Karami pieniężnymi grozi miasto właścicielom reklam stojących przy drogach bez pozwolenia. Są ulice, przy których tablice i płachty wyrastają jak grzyby po deszczu. Zaraz po usunięciu jednej pojawia się kolejna.
Jedną z ulic, przy których prawie zawsze znajduje się jakaś nielegalna reklama jest ul. Choiny między skrzyżowaniem z ul. Wojtasa a granicą miasta. Zdarzyła się tu nawet taka sytuacja, że w jednym czasie doliczono się trzydziestu takich samowolek. Takie zjawisko często ma miejsce przy ul. Zemborzyckiej, z kolei na Gnieźnieńskiej reklamy są notorycznie umieszczane na barierkach.
Właścicielom reklam Zarząd Dróg i Mostów grozi wysokimi karami, ale na groźbach się nie kończy. Tylko do połowy roku Zarząd Dróg i Mostów wszczął 35 postępowań przeciw właścicielom nielegalnie stawianych reklam. Kara naliczana jest za każdy metr kwadratowy reklamy wiszącej bez pozwolenia na tzw. zajęcie pasa drogowego. Stawka waha się od 15 do 20 zł za mkw. za dobę. Wysokość karnej opłaty uzależniona jest od kategorii drogi: krajowa, wojewódzka... itd.
Namierzani i karani będą również ci, którzy przy drogach ustawiają reklamy na lawetach i udają, że to tylko parkowanie. Przez długi czas taką tablicę można było oglądać w zatoce parkingowej przy ul. Północnej naprzeciw górek czechowskich. Teraz lawety są plagą na ul. Willowej.
Ratusz ostrzega, że tłumaczenie „przecież tylko zaparkowałem” nie pomoże tym, którzy na lawetach mają specjalnie zamontowane konstrukcje reklamowe. W tym przypadku stawka karnej opłaty jest niezależna od kategorii drogi i wynosi 10 zł dziennie za każdy metr kwadratowy powierzchni reklamowej. Urzędnicy uspokajają, że nie będą karać tych, którzy na parkingu trzymają samochód oklejony reklamami, albo na burcie przyczepy mają numer telefonu do swojej firmy.
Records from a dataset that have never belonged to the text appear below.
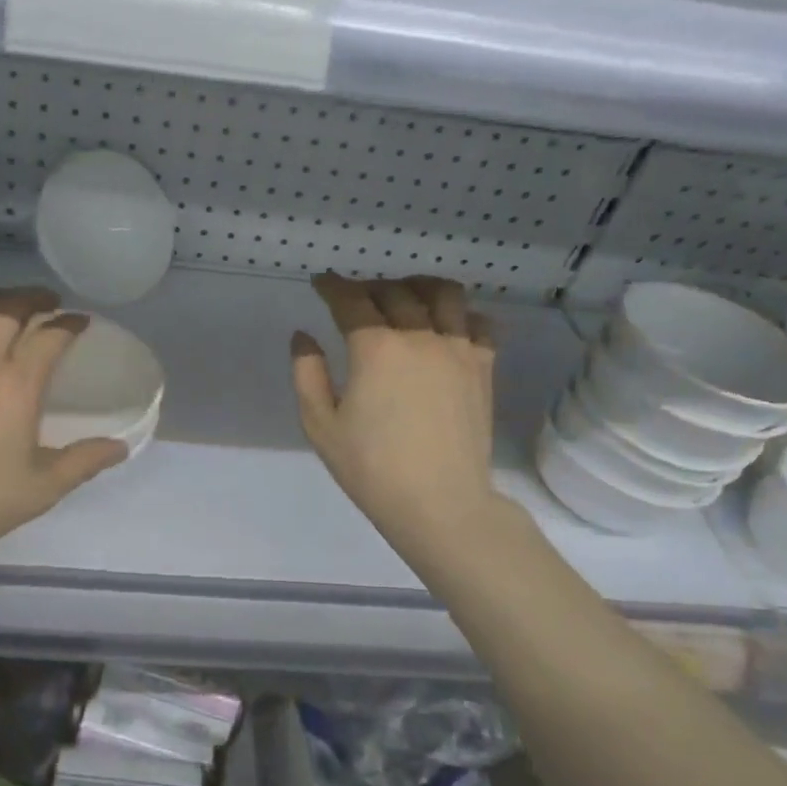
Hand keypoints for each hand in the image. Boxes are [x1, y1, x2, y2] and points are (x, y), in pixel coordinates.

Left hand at [0, 287, 127, 572]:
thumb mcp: (41, 488)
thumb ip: (83, 461)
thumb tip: (120, 447)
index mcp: (16, 384)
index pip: (49, 335)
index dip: (69, 323)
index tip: (80, 321)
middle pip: (7, 308)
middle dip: (32, 298)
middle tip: (46, 302)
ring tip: (4, 309)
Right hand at [291, 274, 506, 561]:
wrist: (440, 504)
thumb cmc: (371, 468)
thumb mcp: (320, 425)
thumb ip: (307, 374)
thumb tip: (303, 336)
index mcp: (375, 348)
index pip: (351, 300)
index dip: (332, 286)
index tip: (321, 281)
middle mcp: (419, 336)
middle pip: (395, 291)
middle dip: (369, 286)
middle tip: (354, 296)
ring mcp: (458, 349)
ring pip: (444, 294)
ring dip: (418, 286)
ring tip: (405, 294)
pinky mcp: (483, 367)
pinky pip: (479, 323)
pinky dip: (461, 313)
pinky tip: (448, 324)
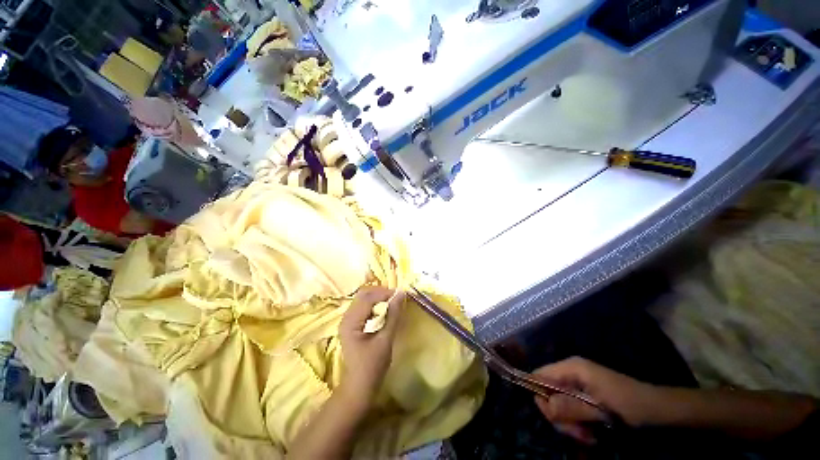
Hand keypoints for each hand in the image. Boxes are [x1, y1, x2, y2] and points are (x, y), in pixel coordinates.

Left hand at [339, 286, 404, 407]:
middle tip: (397, 297)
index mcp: (351, 322)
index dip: (385, 293)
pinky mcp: (352, 323)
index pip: (368, 298)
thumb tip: (401, 293)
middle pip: (363, 294)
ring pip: (363, 298)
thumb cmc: (373, 366)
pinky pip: (363, 306)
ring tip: (393, 301)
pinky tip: (384, 309)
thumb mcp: (385, 339)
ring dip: (378, 297)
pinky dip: (375, 303)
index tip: (401, 295)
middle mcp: (346, 317)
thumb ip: (393, 315)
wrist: (359, 386)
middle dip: (381, 292)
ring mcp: (348, 320)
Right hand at [533, 357, 662, 443]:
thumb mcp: (600, 408)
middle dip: (559, 415)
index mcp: (571, 368)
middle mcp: (569, 373)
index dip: (540, 395)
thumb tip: (544, 405)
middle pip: (547, 393)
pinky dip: (575, 424)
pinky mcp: (582, 396)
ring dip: (569, 424)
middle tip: (577, 433)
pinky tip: (589, 434)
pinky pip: (569, 410)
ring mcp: (576, 384)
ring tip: (587, 436)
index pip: (539, 375)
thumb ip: (571, 407)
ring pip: (558, 405)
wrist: (656, 408)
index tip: (554, 418)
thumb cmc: (628, 404)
Porządki przy drogach mają być dopiero wstępem do tego, co przynieść ma tzw. kodeks reklamowy. Uchwalanie takich kodeksów umożliwiła samorządom w całym kraju „ustawa krajobrazowa”. Lublin zamierza z tej możliwości skorzystać. – Mamy nadzieję, że późną jesienią projekt takiej uchwały zostanie skierowany do Rady Miasta – mówi Joanna Bobowska z Urzędu Miasta.
Uchwała ma szczegółowo określić zasady umieszczania reklam, różnicować je dla poszczególnych rejonów Lublina, a w tych najcenniejszych wręcz zakazać stawiania billboardów. Na usunięcie już stojących, a niezgodnych z nowymi regułami reklam ich właściciele dostaną rok. – W sprawie proponowanych zasad zamierzamy we wrześniu przeprowadzić konsultacje społeczne – zapowiada Bobowska.